Responding to this decision, Anthropic CEO Dario Amodei also invoked American democracy. “In a narrow set of cases,” he said, “we believe AI can undermine, rather than defend, democratic values.” Crossing Anthropic’s red lines, he asserted, would be “contrary to American values.” 

“Anthropic is not a democratically elected body.”

Amodei also noted that Anthropic is not a democratically elected body. “The right long-term solution is not for a private company and the Pentagon to argue about this,” he said. “I think Congress needs to act here.” The problem, however, is that “Congress doesn't move fast.” Because the law is lagging behind the technology, he reasoned, it is the responsibility of those with the expertise to make sure that the public interest is protected. Anthropic can be the “judge of what our models can do reliably” and of the ways in which the technology “is getting ahead of the law.” This knowledge, he claimed, gives the company the unique ability to act in the interest of the American people. 

Amodei’s claim that Anthropic represents the American people might seem outlandish. Private companies are understood to act in their own interest, while public institutions are understood to represent the popular will. Sovereignty, as traditionally conceived, is the preserve of states with the ability to govern a territory and people, which enjoy sole legitimacy to pass laws and regulations. They alone may claim to act on behalf of the citizenry as a whole.

But developers of modern digital technologies have long defended an alternative vision of sovereignty. John Perry Barlow’s 1996 “Declaration of the Independence of Cyberspace,” pronounced in Davos at the dawn of the internet age, declared that governments “have no sovereignty” over the online domain. Barlow’s statement reflected the “cyberlibertian” outlook common among early internet pioneers, who viewed the digital realm as a zone of autonomy from the state. 

This deterritorialized vision of cyberspace ran into the realities of an internet infrastructure built and run within the territories of the governments he sought to escape. However, the idea that the digital innovators are pioneering a political as well as a technological frontier has never died out. Today, Silicon Valley billionaires tie their technologies to attempts to escape state power: whether in the form of sea-steading and private communities in the Californian desert or the more ambitious dream of building a libertarian society in space. 

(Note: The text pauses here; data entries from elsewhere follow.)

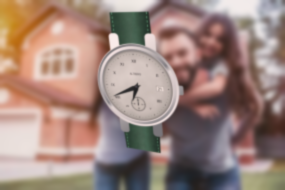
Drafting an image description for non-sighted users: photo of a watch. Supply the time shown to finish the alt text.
6:41
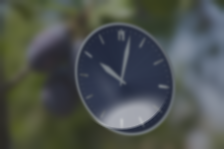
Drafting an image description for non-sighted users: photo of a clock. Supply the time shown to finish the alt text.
10:02
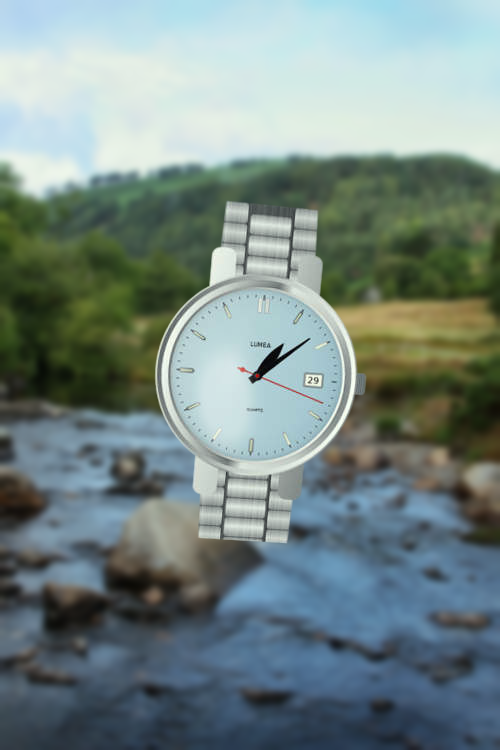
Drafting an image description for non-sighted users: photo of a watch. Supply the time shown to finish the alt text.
1:08:18
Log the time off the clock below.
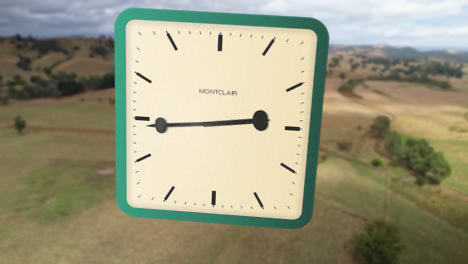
2:44
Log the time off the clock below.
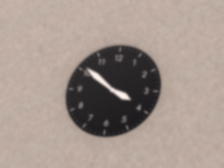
3:51
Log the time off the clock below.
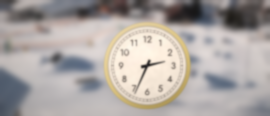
2:34
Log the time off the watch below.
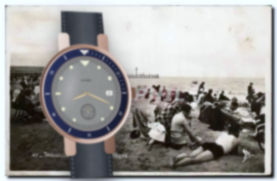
8:19
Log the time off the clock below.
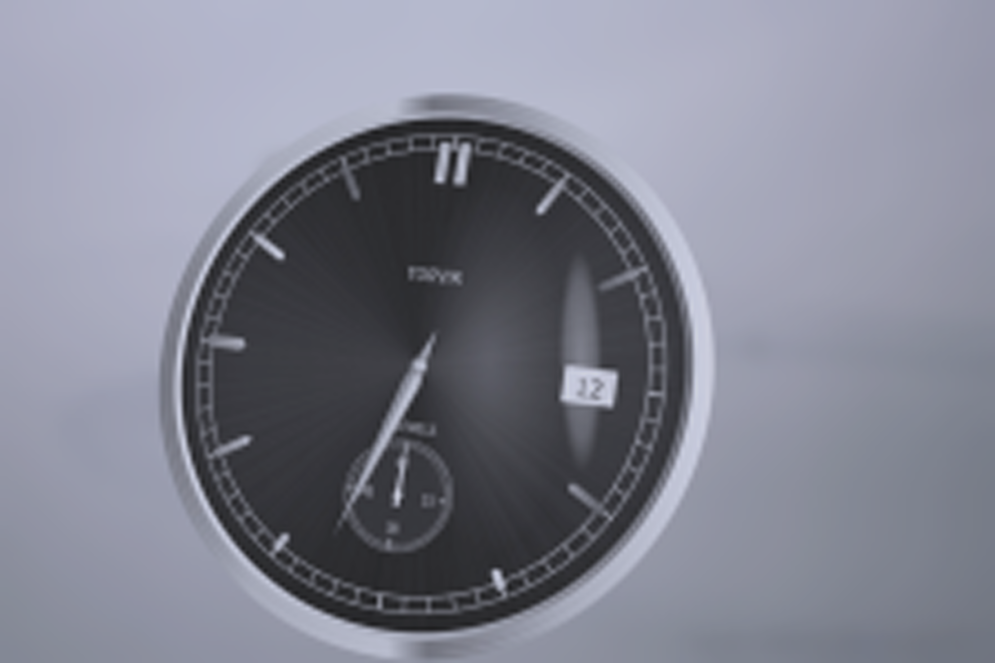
6:33
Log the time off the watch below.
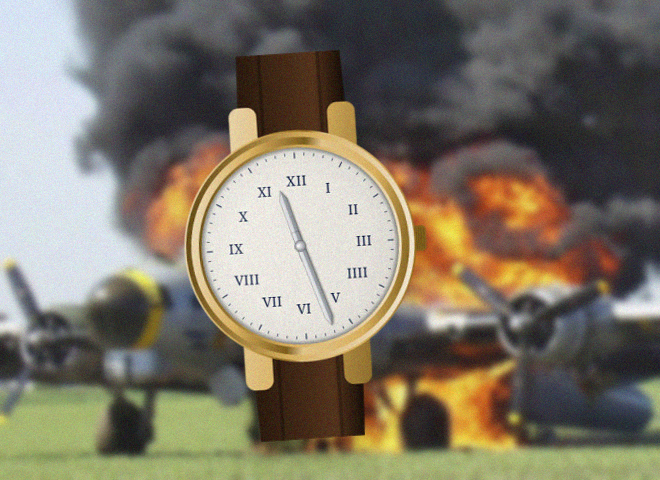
11:27
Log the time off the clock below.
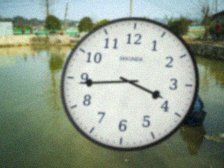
3:44
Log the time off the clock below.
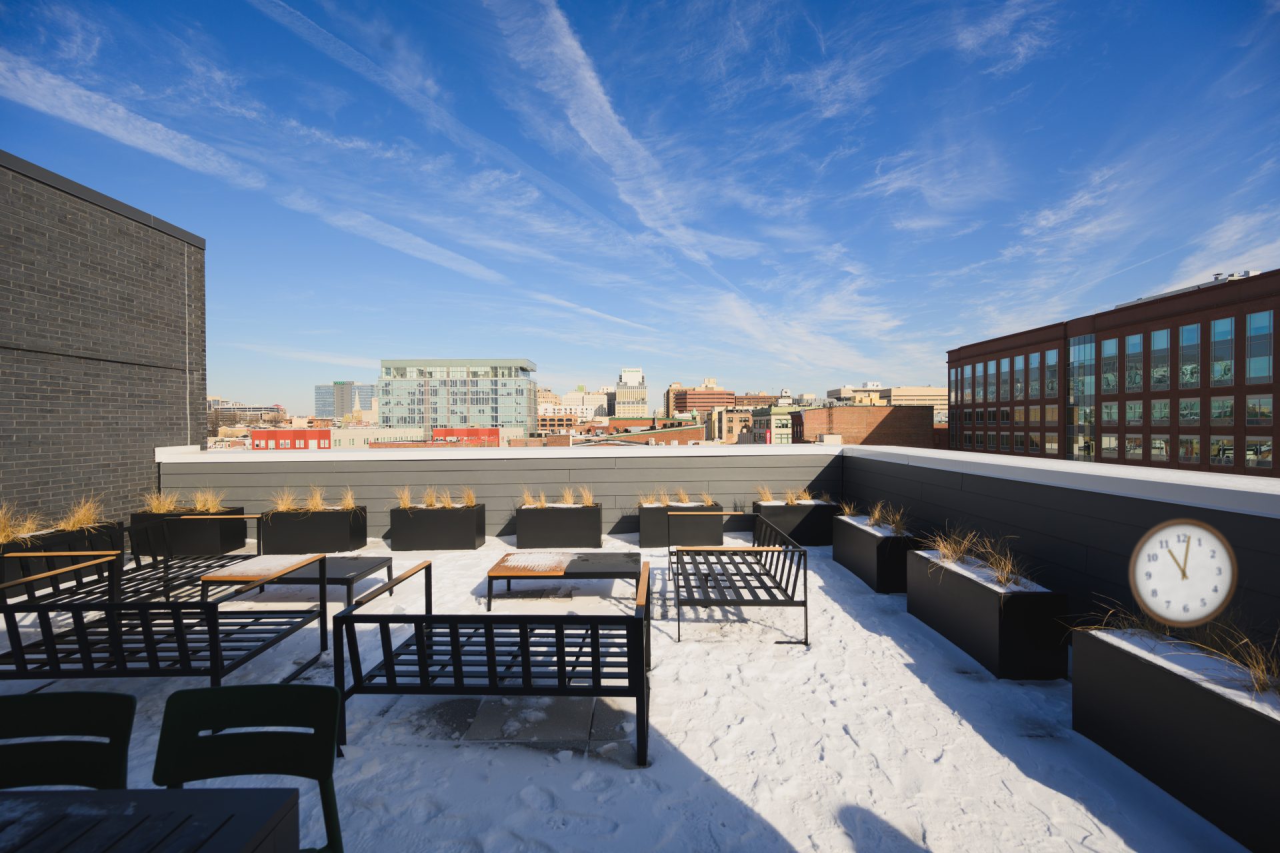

The language tech companies use to describe their activities is often drawn from that of governments. For instance, in 2020 Meta established its own private “Supreme Court,” an Oversight Board that adjudicated controversial content moderation decisions made by the platform. Anthropic, meanwhile, has its own “Constitution.” 

The most significant ways in which technology companies have moved to privatize sovereignty have been far subtler. As it has grown to unprecedented scales over the past two decades, Big Tech has come to act as a de facto regulator of human existence. As the legal scholar Lawrence Lessig argued in his 1999 book Code and Other Laws of Cyberspace, users are constantly regulated through the very architecture of tech platforms, which condition what we can and cannot do online. The choices made by engineers in setting these limits encode values into the systems, ideas of right and wrong use that enact a regulatory function. 

Seen in this light, Amodei’s claims to act for the public interest are continuous with the de facto role that tech companies have already been assuming for decades. The significance of Anthropic’s run-in with the Department of War, then, may be to vividly illustrate, and perhaps to test the limits, of this redefinition of sovereignty. The conflict has turned the implicit regulatory power of technology companies into a point of explicit political contestation. 

While the promise of a Supply Chain Risk designation seems like an assertion of traditional state sovereign control, how the contest plays out depends in part on what other options are available to the Pentagon. Defense officials know that other nations like China may be close behind in their integration of AI, and fear losing a lead. Perhaps other companies like OpenAI can fill the gap left by Anthropic, but in the event that Anthropic’s systems are genuinely superior, US leadership may decide that the company’s technology provides an edge they cannot do without. 

Amodei has predicted continued exponential growth in AI capabilities, characterizing soon-to-be-built AI systems as a “country of geniuses in a datacenter.” But who will be sovereign over such a country? This question extends far beyond any one company or administration. Hegseth and Amodei equally invoked American values and the American people in laying claim to this representative role. Traditionally, these values have included wariness of the centralization of political power in any institution. The American people would, presumably, prefer a future in which no powerful entity, be it a public or a private one, is able to exert sweeping control over their lives. Whether such a future can be achieved remains an open question. 

Conor McGlynn is a doctoral candidate in public policy at Harvard University.